# What is expected:
Return the abstract below on mapping a wheat red seed color gene, reproducing every word and character of it unchanged.

# Excerpted passage:
Start of Block
Targeted Genomic Mapping of a Red Seed Color Gene ( R‐A1 ) in Wheat

Seed color is an important trait affecting flour yield and quality in wheat. Seed color also is either tightly linked to or pleiotropically controls seed dormancy in wheat, because most of the red‐seeded wheats are tolerant to preharvest sprouting in comparison to white‐seeded wheats. Seed color in hexaploid wheat is controlled by the dominant red seed color genes R‐A1 , R‐B1 , and R‐D1 located in orthologous positions on chromosome arms 3AL, 3BL, and 3DL, respectively. By using wheat ESTs and synteny with rice, we identified one STS marker and one EST marker flanking R‐A1 in a 4.4‐cM interval by using an RIL and F 2 populations of Langdon (LDN)/LDN‐DIC3A (disomic substitution of T. turgidum subsp. dicoccoides chromosome 3A for 3A of LDN). Physical mapping of the R‐A1 gene using tightly linked markers on a set of deletion lines specific to the long arms of group‐3 chromosomes indicated that the red seed color genes are located in the distal region (less than 10% of the chromosome arm 3L), which is a high‐recombination, gene‐rich region in wheat. Comparative genomic analysis indicated that, except for a very minor rearrangement of gene sequences in wheat relative to rice, macrocolinearity is well conserved between the consensus distal deletion bin of wheat 3L‐0.80–1.00 and rice chromosome arm 1L. The R‐A1 gene of wheat was targeted into a single PAC of rice using colinear flanking markers.
End of Block
(Short-answer chart tasks)
Start of Block
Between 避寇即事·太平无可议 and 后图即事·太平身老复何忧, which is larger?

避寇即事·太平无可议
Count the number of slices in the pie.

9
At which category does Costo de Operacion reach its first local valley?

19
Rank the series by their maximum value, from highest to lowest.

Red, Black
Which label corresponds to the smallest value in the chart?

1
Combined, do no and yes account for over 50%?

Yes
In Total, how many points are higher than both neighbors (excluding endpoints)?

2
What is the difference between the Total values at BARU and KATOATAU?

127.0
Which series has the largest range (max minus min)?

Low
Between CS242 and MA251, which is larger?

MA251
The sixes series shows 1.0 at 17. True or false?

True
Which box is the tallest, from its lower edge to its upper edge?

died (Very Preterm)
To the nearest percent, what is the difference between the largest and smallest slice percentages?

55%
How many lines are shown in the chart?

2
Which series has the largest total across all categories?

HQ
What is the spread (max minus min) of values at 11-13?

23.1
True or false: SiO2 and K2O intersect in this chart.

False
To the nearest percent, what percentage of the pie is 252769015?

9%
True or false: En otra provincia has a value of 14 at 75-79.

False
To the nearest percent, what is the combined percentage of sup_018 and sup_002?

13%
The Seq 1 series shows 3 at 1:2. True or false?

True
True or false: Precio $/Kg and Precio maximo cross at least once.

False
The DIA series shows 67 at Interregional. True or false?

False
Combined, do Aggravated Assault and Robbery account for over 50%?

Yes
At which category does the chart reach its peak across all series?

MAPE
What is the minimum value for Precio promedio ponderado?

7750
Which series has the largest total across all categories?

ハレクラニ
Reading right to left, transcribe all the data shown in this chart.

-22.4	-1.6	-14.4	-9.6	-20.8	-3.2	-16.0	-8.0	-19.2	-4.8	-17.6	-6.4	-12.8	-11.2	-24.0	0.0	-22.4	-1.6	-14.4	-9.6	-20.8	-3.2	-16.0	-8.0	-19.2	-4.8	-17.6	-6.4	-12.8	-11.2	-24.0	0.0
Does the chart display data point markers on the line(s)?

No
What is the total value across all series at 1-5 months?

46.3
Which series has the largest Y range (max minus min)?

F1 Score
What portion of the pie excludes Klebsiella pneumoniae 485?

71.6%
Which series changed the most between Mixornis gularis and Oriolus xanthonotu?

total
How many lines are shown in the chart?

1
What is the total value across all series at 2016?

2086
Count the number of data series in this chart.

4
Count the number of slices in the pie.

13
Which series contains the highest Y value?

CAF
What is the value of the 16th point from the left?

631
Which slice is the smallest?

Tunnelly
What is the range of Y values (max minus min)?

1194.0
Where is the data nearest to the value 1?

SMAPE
End of Block
# Task solution:
Targeted Genomic Mapping of a Red Seed Color Gene ( R‐A1 ) in Wheat

Seed color is an important trait affecting flour yield and quality in wheat. Seed color also is either tightly linked to or pleiotropically controls seed dormancy in wheat, because most of the red‐seeded wheats are tolerant to preharvest sprouting in comparison to white‐seeded wheats. Seed color in hexaploid wheat is controlled by the dominant red seed color genes R‐A1 , R‐B1 , and R‐D1 located in orthologous positions on chromosome arms 3AL, 3BL, and 3DL, respectively. By using wheat ESTs and synteny with rice, we identified one STS marker and one EST marker flanking R‐A1 in a 4.4‐cM interval by using an RIL and F 2 populations of Langdon (LDN)/LDN‐DIC3A (disomic substitution of T. turgidum subsp. dicoccoides chromosome 3A for 3A of LDN). Physical mapping of the R‐A1 gene using tightly linked markers on a set of deletion lines specific to the long arms of group‐3 chromosomes indicated that the red seed color genes are located in the distal region (less than 10% of the chromosome arm 3L), which is a high‐recombination, gene‐rich region in wheat. Comparative genomic analysis indicated that, except for a very minor rearrangement of gene sequences in wheat relative to rice, macrocolinearity is well conserved between the consensus distal deletion bin of wheat 3L‐0.80–1.00 and rice chromosome arm 1L. The R‐A1 gene of wheat was targeted into a single PAC of rice using colinear flanking markers.